22 Novembre 2024

Fonte: Huffington Post

renzi

di Alessandro De Angelis

Il sistema bancario è l’iceberg che si staglia di fronte al governo. Di cui l’Etruria è solo una parte. Di fronte al crollo di MPS e delle borse, Renzi è tassativo: “Questa di MPS è la priorità assoluta”. Consapevole che l’istituto che oggi ha perso il 14 per cento in borsa ha in pancia ancora buchi tra 3 e 4 miliardi: “I nodi – si sussurra in ambienti alti di governo – stanno venendo al pettine. Renzi è nervoso perché ha capito che la vicenda delle quattro banche è stata gestita male. E siamo solo all’inizio”.

Già, all’inizio. Perché è evidente il cortocircuito: “I risparmiatori – prosegue la fonte – fuggono dalle piccole banche a rischio, basta vedere la Popolare di Vicenza che ha subito una pensate emorragia negli ultimi 30 giorni. E così le piccole vengono aiutate sul mercato con le obbligazioni subordinate, sottoscritte dalle grandi banche come Intesa e Unicredit, che però ora non capiscono dove si sta andando. E non vogliono più prestare. Questo porta dritto nelle fauci della Merkel che ci ha fatto ingoiare il Bail in”.

Ecco perché la crisi delle banche è un iceberg. Non solo economico. Ma “politico”. Perché porta il premier su un doppio fronte: la crisi del risparmio nostrana, e quella che in Europa chiamano “credibilità”: Is Renzi fit to lead? La credibilità è stata messa in discussione da Junker e Moscovici, che vedono nelle uscite del premier italiano l’unico disegno di fare una campagna elettorale sulla loro pelle, ma non ricordano uguale determinazione quando in Europa si discusse di Bail in.

Ed è su questo terreno, della “credibilità”, che lo scandalo dell’Etruria avvelena il clima e indebolisce il premier. The classic italian scandal titolava The Guardian qualche settimana fa. Prima che la vicenda Etruria si arricchisse del nuovo capitolo sulle relazioni pericolose, da giorni raccontate dal Fatto e da Libero, di papà Boschi a oscuri faccendieri in odor di massoneria, per citare il celebre fondo sul Corriere di Ferruccio De Bortoli.

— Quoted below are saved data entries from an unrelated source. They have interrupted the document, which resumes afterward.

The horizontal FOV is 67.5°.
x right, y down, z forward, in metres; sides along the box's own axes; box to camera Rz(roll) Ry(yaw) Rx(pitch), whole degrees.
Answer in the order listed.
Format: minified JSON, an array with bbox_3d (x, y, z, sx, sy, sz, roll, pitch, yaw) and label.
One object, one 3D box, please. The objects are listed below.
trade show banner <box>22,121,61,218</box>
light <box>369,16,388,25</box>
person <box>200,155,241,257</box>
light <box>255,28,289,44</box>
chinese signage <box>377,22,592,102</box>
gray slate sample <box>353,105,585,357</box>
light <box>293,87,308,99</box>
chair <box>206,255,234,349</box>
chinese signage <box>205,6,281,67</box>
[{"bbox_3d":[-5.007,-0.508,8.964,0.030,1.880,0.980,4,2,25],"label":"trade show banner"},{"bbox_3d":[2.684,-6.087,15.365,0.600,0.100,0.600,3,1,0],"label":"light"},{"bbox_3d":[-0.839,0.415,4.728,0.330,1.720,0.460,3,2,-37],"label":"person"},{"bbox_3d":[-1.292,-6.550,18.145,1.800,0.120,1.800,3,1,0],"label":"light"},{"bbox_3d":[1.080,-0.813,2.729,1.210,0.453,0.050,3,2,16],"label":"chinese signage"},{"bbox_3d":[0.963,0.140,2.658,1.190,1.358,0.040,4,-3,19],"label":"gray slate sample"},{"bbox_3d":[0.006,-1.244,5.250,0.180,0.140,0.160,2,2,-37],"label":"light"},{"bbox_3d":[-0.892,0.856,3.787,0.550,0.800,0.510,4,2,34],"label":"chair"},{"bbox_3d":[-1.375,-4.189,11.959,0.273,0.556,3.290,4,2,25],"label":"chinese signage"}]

A microfoni spenti l’imbarazzo nel Pd è tangibile anche all’interno della maggioranza renziana. Perché il quadro che sta emergendo rischia di mettere in discussione la difesa che pronunciò la ministra in Aula a dicembre, quando dipinse il padre come un gentiluomo di campagna e assicurò che non aveva deleghe importanti. Ora il galantuomo – emerge da cronache non smentite – conosce e discute del destino della banca con Flavio Carboni, il re dei faccendieri: uno che vanta una sfilza di arresti, una condanna per il crac del Banco Ambrosiano, un processo sulla P3 per corruzione, associazione a delinquere e associazione segreta. Il suo nome è legato a pagine oscure della storia patria, come il suicidio di Calvi, che Carboni vide per ultimo prima che finisse appeso al ponte dei frati neri a Londra. Carboni viene presentato a Pier Luigi Boschi da Valeriano Mureddu, altro discusso massone che vive a Rignano sull’Arno, a due passi dalla casa di papà Renzi.

Un democrat di rango dice: “La ricostruzione della Boschi in Aula fa acqua. È evidente che Pier Luigi Boschi, proprio in quanto papà del ministro, nel 2014 si propone per cercare il nuovo dg, altro che la favoletta di un vicepresidente senza deleghe come la Boschi ha detto in Aula. E che cosa fa papà Boschi? Sei il vicepresidente di una banca in difficoltà, papà del principale ministro del governo e invece di andare dal dottor Barbagallo, capo della vigilanza di Bankitalia a confessare i peccati della banca, tuoi e degli altri, e chiedere consiglio sul nuovo dg, vai da chi oltre ai peccati ha commesso reati, ovvero uno dei peggiori faccendieri della storia d’Italia”.

In parecchi, nel Pd, ricordano che nella scorsa legislatura i democrat votarono la mozione di sfiducia al sottosegretario del Pdl Giacomo Caliendo, perché nelle carte della P3 compariva proprio il nome di Carboni. Caliendo era indagato. Papà Boschi no. O meglio non ancora.